=== Task objective ===
Leave out the images and output the records word for word.

=== Records from a data source ===
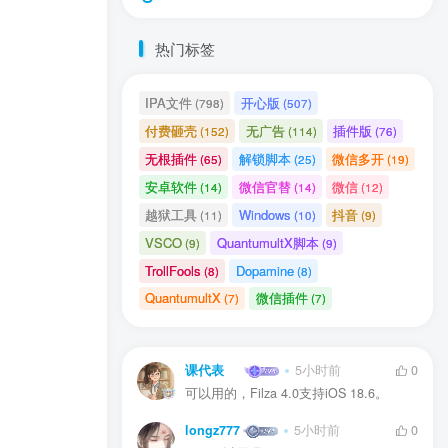
热门标签
IPA文件
开心版
(798)
(507)
付费砸壳
无广告
插件版
(152)
(114)
(76)
无根插件
解锁脚本
微信多开
(65)
(25)
(19)
安卓软件
微信官替
微信
(14)
(14)
(12)
越狱工具
Windows
抖音
(11)
(10)
(9)
VSCO
QuantumultX脚本
(9)
(9)
TrollFools
Dopamine
(8)
(8)
QuantumultX
微信插件
(7)
(7)
课代表
5小时前
0
可以用的，Filza 4.0支持iOS 18.6。
longz777
5小时前
0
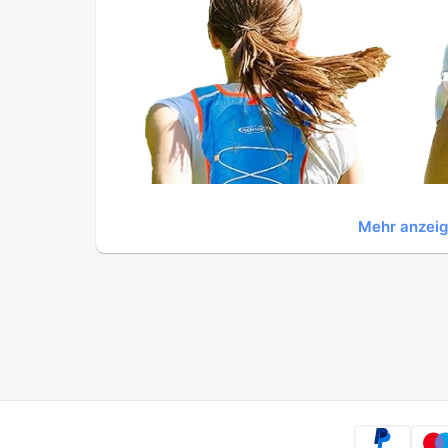
Mehr anzei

=== Result below ===
热门标签
IPA文件
开心版
(798)
(507)
付费砸壳
无广告
插件版
(152)
(114)
(76)
无根插件
解锁脚本
微信多开
(65)
(25)
(19)
安卓软件
微信官替
微信
(14)
(14)
(12)
越狱工具
Windows
抖音
(11)
(10)
(9)
VSCO
QuantumultX脚本
(9)
(9)
TrollFools
Dopamine
(8)
(8)
QuantumultX
微信插件
(7)
(7)
课代表
5小时前
0
可以用的，Filza 4.0支持iOS 18.6。
longz777
5小时前
0
Mehr anzei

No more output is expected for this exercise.